Starring: Geraldine Brophy, Patrick Wilson, Holly Shanahan, Ryan O'Kane, Tina Regtien and John Rowles
Distributor: Independent
Runtime: 94 mins. Reviewed in Nov 2011
Made in 2008, Second Hand Wedding is a low-budget heart-warming film about the Rose family who live on the beautiful Kapiti Coast outside Wellington. Jill and Brian are happily married. Indeed it is refreshing to see such a happy couple portrayed on the big screen.
Brian is a spanner-head, a renovator of antique cars. By day Jill is a state primary school principal, but by night and weekend she is the local garage sale queen, a breed at risk from the EBay infection.
Jill and Brian’s daughter Cheryl has followed her mother into primary school teaching, but is embarrassed by Jill’s obsession with getting the bargain. When Cheryl’s long-time defacto husband, mechanic Stew, proposes, Cheryl rightly fears that Jill will want to get the maximum nuptial bang for the lowest possible buck. With pent-up emotions from a lifetime of feeling that second hand is second class, Cheryl break her mother’s heart.

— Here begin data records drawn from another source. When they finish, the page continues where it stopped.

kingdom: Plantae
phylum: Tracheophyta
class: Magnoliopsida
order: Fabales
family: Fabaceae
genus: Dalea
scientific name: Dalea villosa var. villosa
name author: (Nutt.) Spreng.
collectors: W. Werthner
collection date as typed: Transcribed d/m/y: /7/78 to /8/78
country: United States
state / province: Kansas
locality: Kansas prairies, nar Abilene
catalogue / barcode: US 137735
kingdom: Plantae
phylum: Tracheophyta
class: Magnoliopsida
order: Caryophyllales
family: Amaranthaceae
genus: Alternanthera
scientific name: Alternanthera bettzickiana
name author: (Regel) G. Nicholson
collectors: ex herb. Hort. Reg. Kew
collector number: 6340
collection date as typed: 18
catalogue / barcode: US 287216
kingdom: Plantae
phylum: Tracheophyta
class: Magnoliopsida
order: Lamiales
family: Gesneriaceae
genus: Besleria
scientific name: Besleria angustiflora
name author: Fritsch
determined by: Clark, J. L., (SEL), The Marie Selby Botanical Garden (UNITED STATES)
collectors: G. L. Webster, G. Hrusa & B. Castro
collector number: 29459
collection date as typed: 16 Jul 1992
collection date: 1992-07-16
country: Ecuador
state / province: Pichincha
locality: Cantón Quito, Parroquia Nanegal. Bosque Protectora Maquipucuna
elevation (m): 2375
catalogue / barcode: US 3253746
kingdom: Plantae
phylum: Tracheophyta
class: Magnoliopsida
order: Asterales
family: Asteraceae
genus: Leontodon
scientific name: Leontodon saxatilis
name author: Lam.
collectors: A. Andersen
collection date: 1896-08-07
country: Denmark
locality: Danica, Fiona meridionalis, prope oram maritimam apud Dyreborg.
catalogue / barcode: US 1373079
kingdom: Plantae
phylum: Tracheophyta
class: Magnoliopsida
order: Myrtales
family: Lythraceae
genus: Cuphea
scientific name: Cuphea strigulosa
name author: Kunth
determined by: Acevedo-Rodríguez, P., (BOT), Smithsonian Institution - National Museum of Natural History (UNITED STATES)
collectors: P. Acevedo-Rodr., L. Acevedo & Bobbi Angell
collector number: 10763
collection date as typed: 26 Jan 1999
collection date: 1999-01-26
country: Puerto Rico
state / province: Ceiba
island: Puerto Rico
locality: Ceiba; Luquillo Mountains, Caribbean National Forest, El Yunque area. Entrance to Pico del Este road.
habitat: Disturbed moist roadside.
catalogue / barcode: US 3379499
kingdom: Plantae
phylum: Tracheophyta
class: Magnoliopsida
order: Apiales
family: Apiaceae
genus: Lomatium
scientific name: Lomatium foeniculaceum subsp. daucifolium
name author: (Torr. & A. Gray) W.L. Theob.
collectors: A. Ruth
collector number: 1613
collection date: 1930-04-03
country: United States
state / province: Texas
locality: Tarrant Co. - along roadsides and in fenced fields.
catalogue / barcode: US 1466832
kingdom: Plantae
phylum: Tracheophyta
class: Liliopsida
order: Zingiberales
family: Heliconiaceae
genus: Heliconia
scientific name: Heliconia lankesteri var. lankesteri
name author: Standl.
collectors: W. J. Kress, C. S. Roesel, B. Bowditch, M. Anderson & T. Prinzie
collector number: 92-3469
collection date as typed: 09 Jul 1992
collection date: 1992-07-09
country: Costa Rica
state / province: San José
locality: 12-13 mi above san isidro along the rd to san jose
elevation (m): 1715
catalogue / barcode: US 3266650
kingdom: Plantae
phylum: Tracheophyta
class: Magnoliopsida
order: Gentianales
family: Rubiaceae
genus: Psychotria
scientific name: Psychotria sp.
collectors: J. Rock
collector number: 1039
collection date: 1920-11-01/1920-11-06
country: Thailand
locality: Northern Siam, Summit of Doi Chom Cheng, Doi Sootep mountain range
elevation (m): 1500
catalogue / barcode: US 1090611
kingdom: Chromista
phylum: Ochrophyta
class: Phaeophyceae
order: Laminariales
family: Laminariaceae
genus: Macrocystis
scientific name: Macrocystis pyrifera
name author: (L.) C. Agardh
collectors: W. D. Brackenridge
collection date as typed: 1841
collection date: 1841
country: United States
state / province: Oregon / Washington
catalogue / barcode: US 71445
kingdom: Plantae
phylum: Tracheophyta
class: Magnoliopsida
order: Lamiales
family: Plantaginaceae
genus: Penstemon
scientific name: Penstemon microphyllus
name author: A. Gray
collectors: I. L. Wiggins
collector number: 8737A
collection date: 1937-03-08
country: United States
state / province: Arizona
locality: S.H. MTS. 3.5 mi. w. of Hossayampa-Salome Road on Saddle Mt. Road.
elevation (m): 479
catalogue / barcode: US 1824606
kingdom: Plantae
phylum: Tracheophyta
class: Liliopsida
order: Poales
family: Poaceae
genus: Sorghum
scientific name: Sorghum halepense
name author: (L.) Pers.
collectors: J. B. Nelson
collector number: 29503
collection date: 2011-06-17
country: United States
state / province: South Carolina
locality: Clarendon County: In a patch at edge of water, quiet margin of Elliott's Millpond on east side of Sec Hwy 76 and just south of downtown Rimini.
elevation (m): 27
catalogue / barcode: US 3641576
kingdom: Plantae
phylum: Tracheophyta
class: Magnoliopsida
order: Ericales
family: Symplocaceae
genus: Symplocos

Second Hand Wedding is a moving and enjoyable small-scale film. The four main characters are particularly well drawn and lovable. Geraldine Brophy and Holly Shanahan won best acting NZFTV Awards for their performances in 2008. The supporting characters are less successful, often being allowed to be too arch. In fact every time Second Hand Wedding works at being funny it backfires. Even calling the family Rose and thereby invoking “Second Hand Rose” is ham fisted. But when the laughs emerge from the domestic interactions, it feels right and can be very funny indeed.
Although religion plays no role in the Rose’s family life or in Cheryl’s wedding, the values of the film are in the right place. Growing up, forgiving parents for being one’s parents and telling the truth in charity are all nicely explored.
The worst scene, however, is where the seemingly honourable Jill fakes a sexual harassment scene at school to get a lecherous antique dealer off her metaphorical back. This plays into the hands of those who believe that all such cases are make believe. It jars on every level.
Given that Australians now spend an average of $39,000 on a wedding ($6,500 an hour), Second Hand Wedding might be a portent of things to come.